Ehrw. Namgyäl Chökyi:
Wir sind voll in der Pionierphase. In jeder Hinsicht. (lacht)
Ist das Kloster Shide ausschließlich für Nonnen?
Ehrw. Namgyäl Chökyi:
Ja, da könnte die Ehrwürdige Sucinta viel mehr dazu sagen als ich, da sie sehr bewandt ist in einer Schrift, die Vinaya heißt. Das ist die Schrift der Ordensregeln, eine Sammlung von buddhistischen Ordensregeln. Da geht es nicht, dass Nonnen zusammen mit Mönchen leben. Es besteht vielleicht die Möglichkeit, dass die Häuser in der Nähe sind, aber nicht unter einem Dach, das geht nicht.
Ayya Sucinta:
Ich habe schon zeitweise in einem Mönchskloster gelebt, die haben meistens einen getrennten Bereich für die Männer und Frauen. Es geht eigentlich nur vorübergehend. Ich finde es ist eine bessere Lösung, wenn die Männer ihre Klöster haben und die Frauen ihre. Das ist weniger kompliziert.
Sie erwähnen, dass auch Laien in das Kloster kommen können – wie werden sie darauf aufmerksam?

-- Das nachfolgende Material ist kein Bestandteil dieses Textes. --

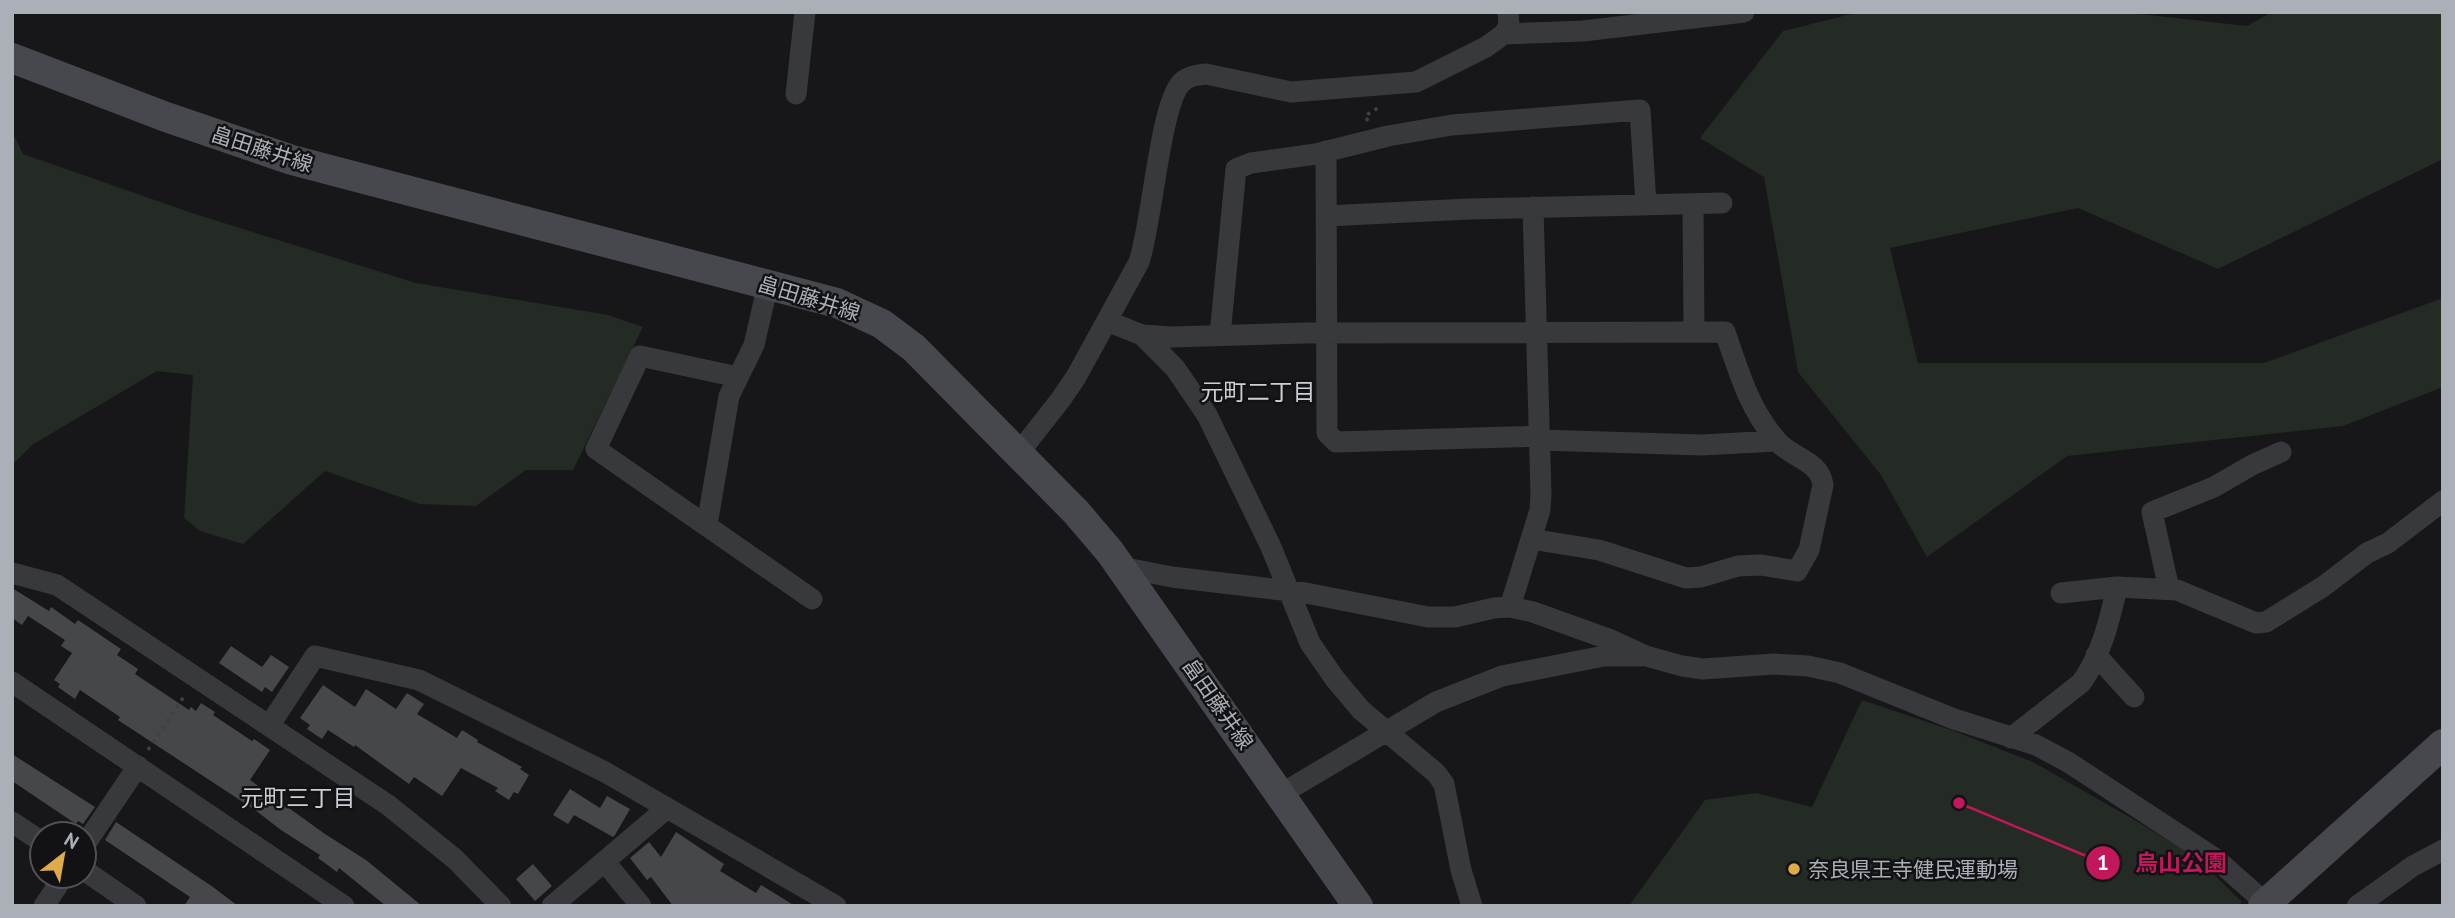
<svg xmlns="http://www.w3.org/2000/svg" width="2455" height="918" font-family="'PT Sans','Noto Sans JP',sans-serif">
<rect width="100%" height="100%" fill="#171719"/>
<path fill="#242a24" d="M 1859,12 L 2123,12 L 2247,26 L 2272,12 L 2443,12 L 2443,159 L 2218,269 L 2078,208 L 1890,248 L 1918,363 L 2264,363 L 2443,298 L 2443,387 L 2343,426 L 2067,456 L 1927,557 L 1881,475 L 1798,372 L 1764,177 L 1700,138 L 1783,31 Z
M 12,132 L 23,154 L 192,213 L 416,283 L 608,315 L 643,327 L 573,470 L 526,470 L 476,506 L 420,504 L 325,471 L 243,544 L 200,531 L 184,518 L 193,375 L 157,371 L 32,445 L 12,465 Z
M 1862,700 L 1954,731 L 2033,762 L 2138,822 L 2198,859 L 2242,902 L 2237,906 L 1629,906 L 1705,800 L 1756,793 L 1812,807 Z"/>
<path fill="#46474b" d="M 12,588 L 49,611 L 51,607 L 75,624 L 78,620 L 121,649 L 117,655 L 138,669 L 135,674 L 189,710 L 191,707 L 196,711 L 201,703 L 215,712 L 213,715 L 252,741 L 254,739 L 270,750 L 250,780 L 325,834 L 366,860 L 422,906 L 386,906 L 339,868 L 337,872 L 318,858 L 320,855 L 281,830 L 255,810 L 118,720 L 120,717 L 80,690 L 75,699 L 58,687 L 60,684 L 54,680 L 72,653 L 61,646 L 65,640 L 28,616 L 22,625 L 12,618 Z
M 231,646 L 262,667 L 271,655 L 289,667 L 272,692 L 265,687 L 262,692 L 219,663 Z
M 323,685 L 355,707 L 366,689 L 396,709 L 407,693 L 424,704 L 417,714 L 457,738 L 462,730 L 478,740 L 477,742 L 522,767 L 520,769 L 529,775 L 518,794 L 514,792 L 509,800 L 495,791 L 498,788 L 461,768 L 442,796 L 414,777 L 409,784 L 355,745 L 354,747 L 328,730 L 322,739 L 307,729 L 310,725 L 300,718 Z
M 12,754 L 95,807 L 83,824 L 78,821 L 76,824 L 12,781 Z
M 570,789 L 600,808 L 607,796 L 630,809 L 615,835 L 613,837 L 574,815 L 568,824 L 553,815 Z
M 116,822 L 213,887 L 238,906 L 184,906 L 190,897 L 105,840 Z
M 676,832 L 724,864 L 720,871 L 756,893 L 761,885 L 795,906 L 673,906 L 651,877 L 647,880 L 630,858 L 649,842 L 661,857 Z
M 533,864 L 552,886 L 535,901 L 516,879 Z"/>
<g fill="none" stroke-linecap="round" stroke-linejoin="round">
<path stroke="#3f4044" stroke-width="3.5" stroke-dasharray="3.5 5" stroke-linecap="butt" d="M 1368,121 L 1365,116 L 1381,106
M 148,750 L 185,695"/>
<path stroke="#38393d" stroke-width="21" d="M 1504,34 L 1583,31 L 1744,12
M 796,94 L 805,12
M 1326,151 L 1327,433 L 1336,442 L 1540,436
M 1693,204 L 1694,332
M 1326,216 L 1469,209 L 1722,203
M 1107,321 L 1142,335 L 1171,337 L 1306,333 L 1725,332 C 1739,372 1749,409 1777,441 C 1791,458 1820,460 1823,485 L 1809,550 L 1797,571 L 1761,565 L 1738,566 L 1701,577 L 1686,578 L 1599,550 L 1531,539
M 1142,335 L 1175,368 L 1207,415 L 1271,547 L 1310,643 L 1335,679 L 1361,710 L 1436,773 L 1444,784 L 1461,870 L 1472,906
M 1220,335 L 1236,169 L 1251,163 L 1316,154 L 1388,136 L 1452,125 L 1640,110 L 1646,204
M 738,377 L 640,356 L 596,449 L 812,599
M 1540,440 L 1702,445 L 1776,441
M 1018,454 L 1061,399 L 1076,377 L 1139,262 C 1152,224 1160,106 1181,83 C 1188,76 1196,75 1206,74 L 1291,92 L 1416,82 L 1486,47 L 1504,34 L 1509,25 L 1508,12
M 707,525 L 729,396 L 754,345 L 768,284
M 1121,567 L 1172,577 L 1306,593 L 1428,617 L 1455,617 L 1494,608 L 1510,607 L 1533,612 L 1611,640 L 1646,656 L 1682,666 L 1703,669 L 1774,664 L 1808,666 L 1840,673 L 1954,719 L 2036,745 L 2068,762 L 2216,859 L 2269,906
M 12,573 L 57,585 L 388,805 L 455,859 L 501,906
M 2169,589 L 2152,512 L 2214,487 L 2252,465 L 2281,452
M 2061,593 L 2117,587 L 2177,590 L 2256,623 L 2266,622 L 2324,586 L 2367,553 L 2388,543 L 2443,501
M 1510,607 L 1540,510 L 1541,494 L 1533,207
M 2096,655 L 2134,697
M 12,682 L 344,906
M 269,726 L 315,656 L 419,680 L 605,772 L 836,906
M 2011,738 L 2081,683 C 2101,656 2110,619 2117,587
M 1281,794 L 1436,702 L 1502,676 L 1604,656 L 1641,656
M 12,822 L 42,842
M 84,846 L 138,766
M 605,862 L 641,906
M 84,870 L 136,906
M 44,906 L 64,876
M 552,906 L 666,809
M 2357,906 L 2413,866 L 2443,850"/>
<path stroke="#47484d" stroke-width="30" d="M 12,58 L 166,117 L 292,160 L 837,303 L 882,324 L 914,348 L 1076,512 L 1110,552 L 1358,906
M 2263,906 L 2443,744"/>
</g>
<circle fill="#deaa4a" stroke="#121214" stroke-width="2.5" cx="1794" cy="869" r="7"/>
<g text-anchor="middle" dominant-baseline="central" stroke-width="5" stroke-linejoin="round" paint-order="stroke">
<g font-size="21" fill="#abafb7" stroke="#121214">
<text transform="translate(262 149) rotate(18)">畠田藤井線</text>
<text transform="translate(809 298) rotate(17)">畠田藤井線</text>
<text transform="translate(1218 704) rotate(55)">畠田藤井線</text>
</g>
<g font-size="21" fill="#abafb7" stroke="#121214" text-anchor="start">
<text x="1808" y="869">奈良県王寺健民運動場</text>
</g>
<g font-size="23" fill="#cbced4" stroke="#121214">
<text x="1258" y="391">元町二丁目</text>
<text x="298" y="797">元町三丁目</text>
</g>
</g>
<path fill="none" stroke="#c2185b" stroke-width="2.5" d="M1959 803L2103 863"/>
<g fill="#c2185b" stroke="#121214" stroke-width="2.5">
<circle cx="1959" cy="803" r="7"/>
<circle cx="2103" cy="863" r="18"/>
</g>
<g font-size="21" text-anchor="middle" font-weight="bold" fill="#fff">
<text x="2103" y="870">1</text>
</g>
<g font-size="23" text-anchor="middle" font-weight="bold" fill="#c2185b" stroke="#121214" stroke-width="5" stroke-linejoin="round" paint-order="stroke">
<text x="2181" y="871">烏山公園</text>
</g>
<rect width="2455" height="918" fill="none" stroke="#abafb7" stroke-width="28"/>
<g transform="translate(63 855) rotate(31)"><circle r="33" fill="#121214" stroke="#4f5155" stroke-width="2"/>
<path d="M0-5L12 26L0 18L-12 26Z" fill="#deaa4a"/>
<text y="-10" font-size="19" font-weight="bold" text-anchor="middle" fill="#abafb7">N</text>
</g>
</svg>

Bettina Föllmi-Zinnenlauf:
Die beiden Gründerinnen, die Ehrwürdige Namgyäl Chökyi und die Ehrwürdige Thubten Choedroen waren eng mit dem Tibetischen Zentrum verbunden, in dessen unmittelbarer Nähe befindet sich auch das Meditationshaus Semkye Ling. Es gab immer viele Interessenten, die den Aufbau des Klosters mitverfolgt und unterstützt haben. Natürlich ist es jetzt wichtig, neue Leute anzusprechen und auch vor Ort, in der Gemeinschaft Schneverdingen Fuß zu fassen, bekannt zu werden und aufzutreten. Namgyäl Chökyi hat in der Stadt Schneverdingen in verschiedenen Einrichtungen regelmäßig Meditationsgruppen angeboten. Zum Beispiel in einer Pflegeeinrichtung, wo die Angestellten dieses Angebot oder auch Yoga Nidra-Übungen nutzen konnten. Auch Unternehmen haben sie schon kontaktiert, für Meditationen innerhalb einer Firma, und so beginnen wir, langsam unsere Fühler auszustrecken und über den persönlichen Bekanntenkreis hinauszugehen. Es ist natürlich schwierig und man muss auch vorsichtig sein, dass da keine Konkurrenz entsteht, dass jetzt ein Zentrum denkt, "jetzt wollen die uns die Leute wegnehmen". Da braucht man viel Diplomatie und Feingefühl, dass man sich da auch klar positioniert, und natürlich ist es jedem Mann und jeder Frau freigestellt, sich dort zu engagieren, wo sie oder er will. Von daher achten wir darauf, dass wir uns wirklich korrekt verhalten. Wir sind selbstständig und unabhängig von einer anderen Einrichtung. Das ist wichtig, zu wissen.
Ehrw. Namgyäl Chökyi:
Wir haben auch Studierende begleitet während ihrer Ausbildung. Wir haben eine Homepage und einen Newsletter, der an viele Leute geht, und es kommen immer mehr dazu, die interessiert sind. Der Inhalt des Newsletters ist uns sehr wichtig. Es geht darum: Was hat Buddha gesagt und wie kann man das mitnehmen, damit man im Alltag etwas damit anfangen kann? Es geht um alles, was wir im Kloster machen - um die Lehre Buddhas.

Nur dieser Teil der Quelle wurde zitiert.